『PLAN75』(早川千絵監督)結末の考察
『PLAN75』(早川千絵監督)が素晴らしく、ツイートを連投したもののやはり言い足りなく思い、結末にフォーカスして考察してみます。
※作品の内容および結末など核心に触れる記述が含まれています。未鑑賞の方はご注意ください。
ラスト、岡部ヒロム(磯村勇斗)は、叔父を救おうと行動し、ミチ(倍賞千恵子)は処理施設から脱出します。これを早川千絵監督は次のように述べています。
監督自身は「希望、変化しえる可能性みたいなもの」としてラストを描いたようですし、その通りだとは思うのですが、それゆえにと言っていいのか、ラストだけが現実味を欠いているように思われます。
なので極端な話、『ふくろうの河』(ロベール・アンリコ)のように、ミチが死の寸前に見たまぼろしにも受け取れなくもない。

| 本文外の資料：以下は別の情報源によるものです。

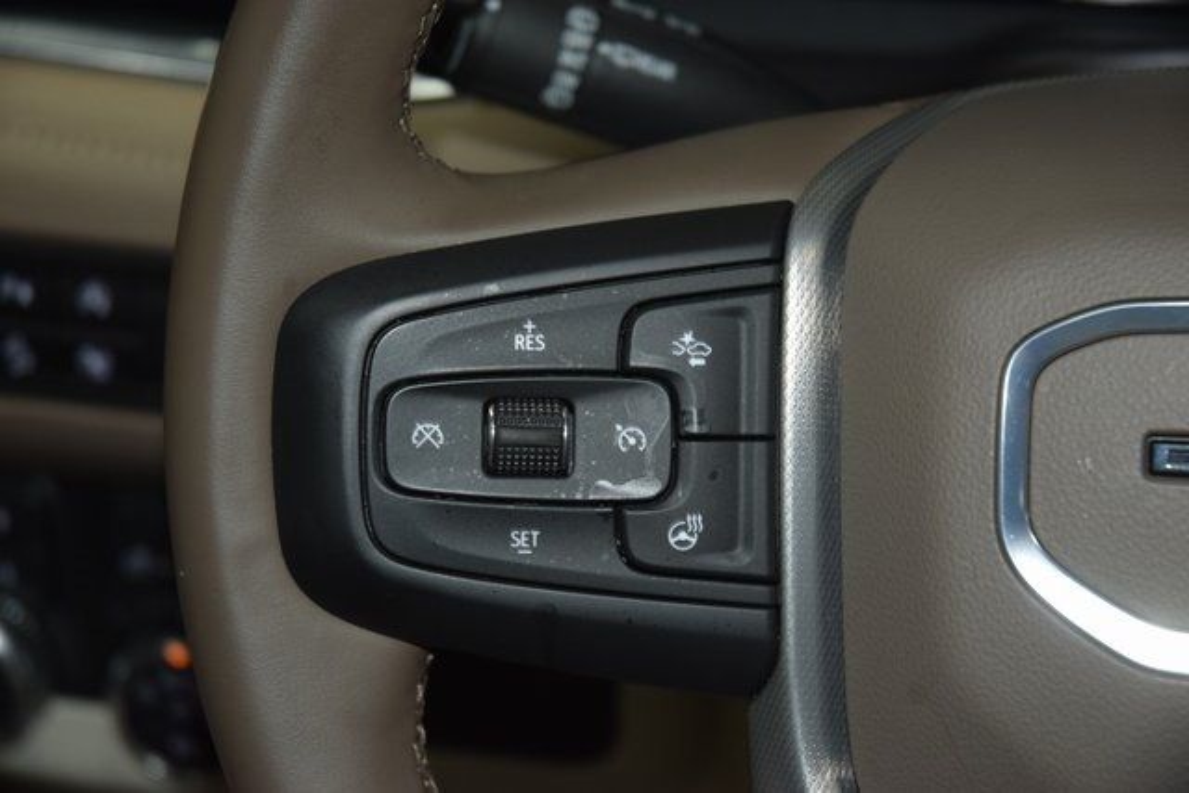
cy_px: 396
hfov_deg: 19.5
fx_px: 3468
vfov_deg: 13.0
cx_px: 594
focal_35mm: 105
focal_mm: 70
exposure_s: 1/25
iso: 800
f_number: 4.5
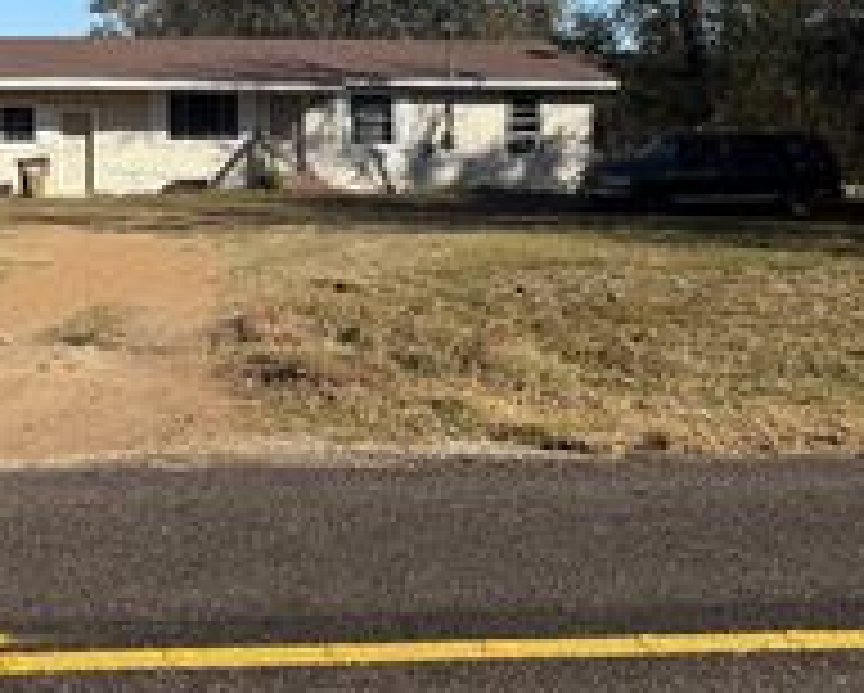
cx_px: 99
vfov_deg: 23.9
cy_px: -2
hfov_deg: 29.7
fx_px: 1561
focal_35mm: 61
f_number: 1.78
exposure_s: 1/3953
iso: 80
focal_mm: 6.76
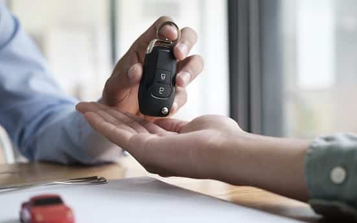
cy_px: 99
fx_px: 574
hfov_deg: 34.5
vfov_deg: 22.0
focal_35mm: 59
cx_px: 194
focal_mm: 35
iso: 320
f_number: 2.8
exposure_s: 1/100
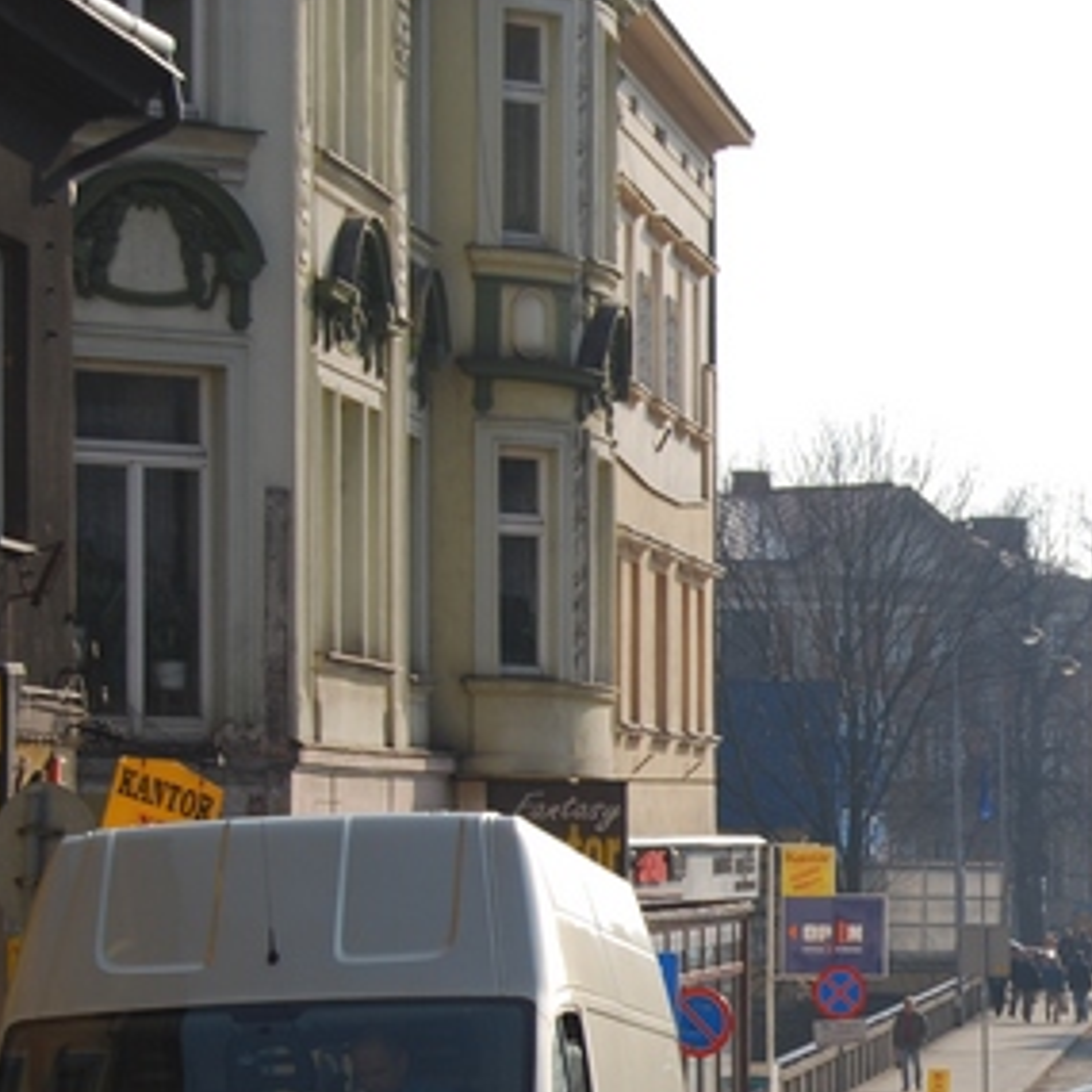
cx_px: 1379
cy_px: 966
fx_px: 5753
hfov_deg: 10.6
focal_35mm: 161
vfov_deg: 10.8
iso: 100
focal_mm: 45
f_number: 9
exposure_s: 1/200
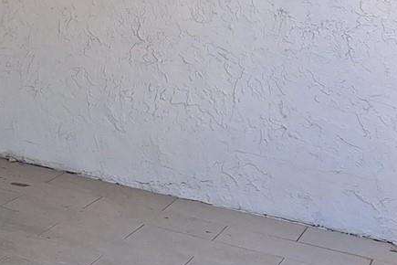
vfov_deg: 14.8
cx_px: -309
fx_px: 970
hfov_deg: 18.4
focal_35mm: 88
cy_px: -81
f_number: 1.8
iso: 40
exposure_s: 1/438
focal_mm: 5.54
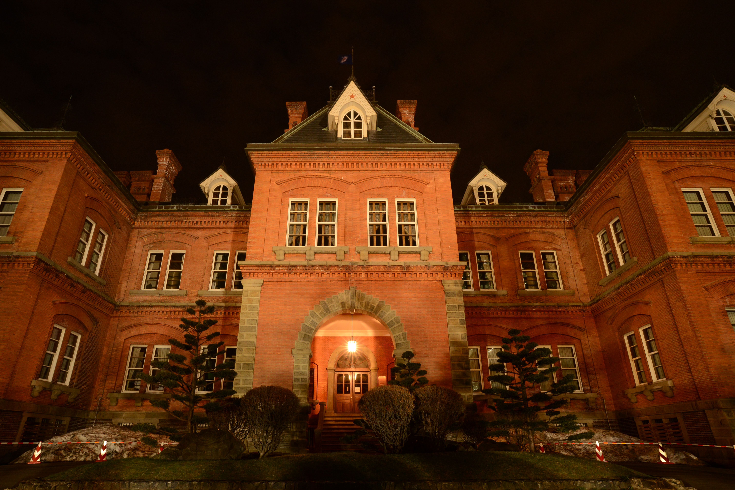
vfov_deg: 59.5
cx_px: 353
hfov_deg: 81.1
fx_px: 429
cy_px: 249
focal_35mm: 21
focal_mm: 20
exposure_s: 1/2.5
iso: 1600
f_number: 8
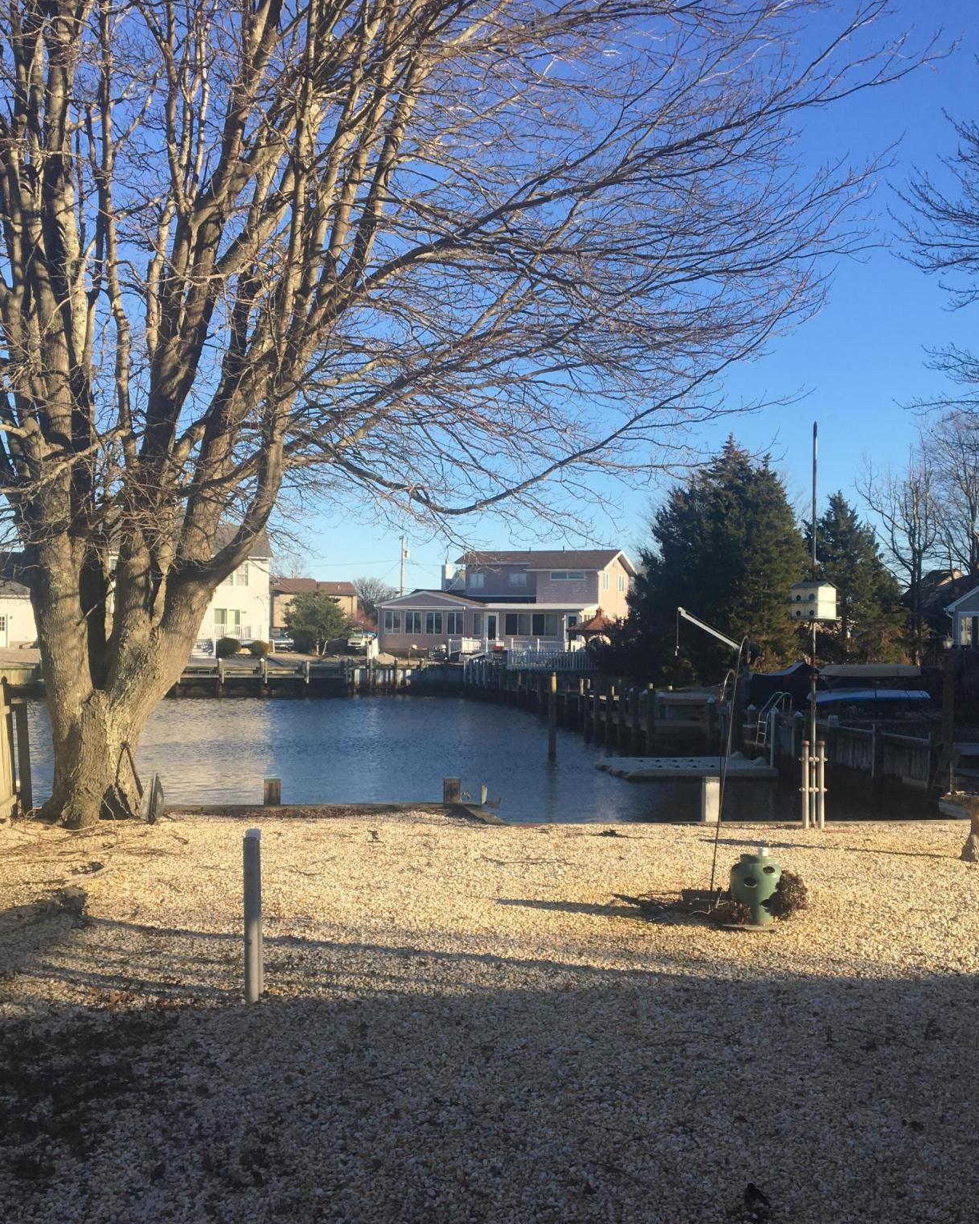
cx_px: 512
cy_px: 670
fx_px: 1340
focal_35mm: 37
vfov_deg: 49.0
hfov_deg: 40.1
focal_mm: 4.15
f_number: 2.2
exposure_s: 1/1261
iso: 25
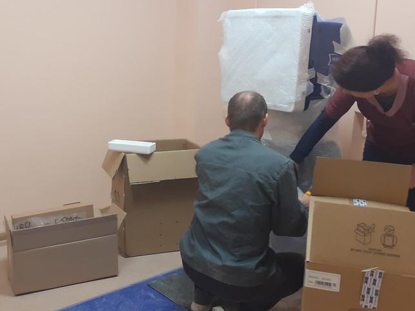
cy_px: 132
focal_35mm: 43
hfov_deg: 43.1
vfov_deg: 33.5
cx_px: 129
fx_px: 515
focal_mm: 3.6
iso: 125
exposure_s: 1/50
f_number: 1.9
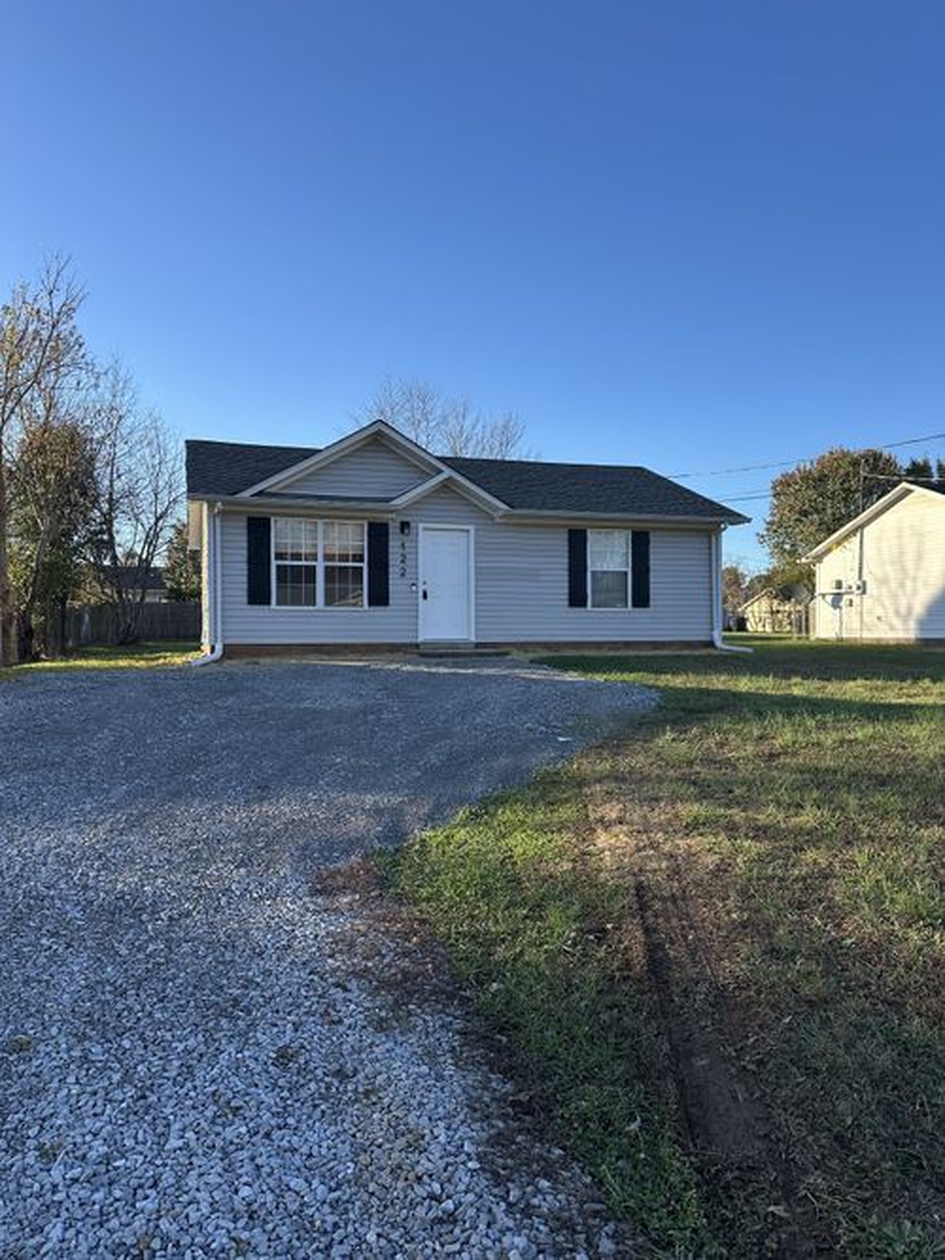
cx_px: 472
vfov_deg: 71.6
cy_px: 630
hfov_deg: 56.8
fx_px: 874
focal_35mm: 24
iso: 80
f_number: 1.78
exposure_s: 1/1721
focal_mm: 6.86
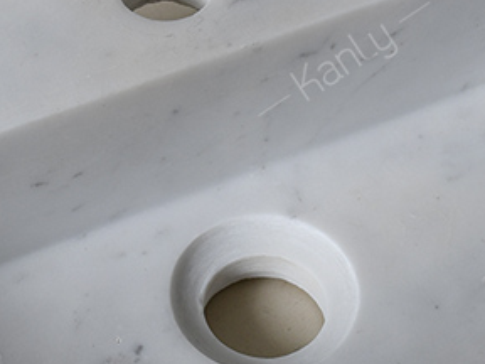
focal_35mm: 80
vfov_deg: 18.4
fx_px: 1121
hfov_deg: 24.3
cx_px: 173
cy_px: 176
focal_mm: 20
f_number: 6.3
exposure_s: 1/30
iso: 125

幻覚とまでは言わないにしても、客観性に乏しいのです。
なぜなら、ミチが抜け出すのも、ヒロムがマリア(ステファニー・アリアン)の手を借りて叔父の遺体を運び出すのも、誰の目にも触れずになされるから。本来あるであろう目=客観をないものとして処理しているので、主観的な「希望」の描写にしかなりようがない。
いずれにせよリアリティに欠けるのです。
それはここまで観客の厳しい目に鍛えられてきた架空の制度「PLAN75」のリアリティと対照的です。
私たちは監督の意図に反して、彼らのラストの行動=「希望、変化しえる可能性みたいなもの」をリアリティがない、と冷めた視線で見てしまうのではないでしょうか。
しかし、ここで驚くべき逆転があります。
もし映画が、私たちの冷笑的な視点も折り込み済みだとしたら……
そもそも『PLAN75』は、監督の「こんな世の中で良いのですか?」という問題提起でした。つまり現代の寓話として描かれています。
実際に「こんな世の中」を変えようとする「希望、変化しえる可能性みたいなもの」に、綺麗事だ、理想論だ、現実味がない、リアリティがないと冷笑的な見方をしたことはありませんか。
映画が狙っているのが、「希望、変化しえる可能性みたいなもの」ではなく、「希望、変化しえる可能性みたいなもの」に対するあなたの冷笑的な態度なのだとしたら……
ラストにリアリティがないと思ってしまう、そのことが、何よりもこの映画をリアルにしているのではないでしょうか。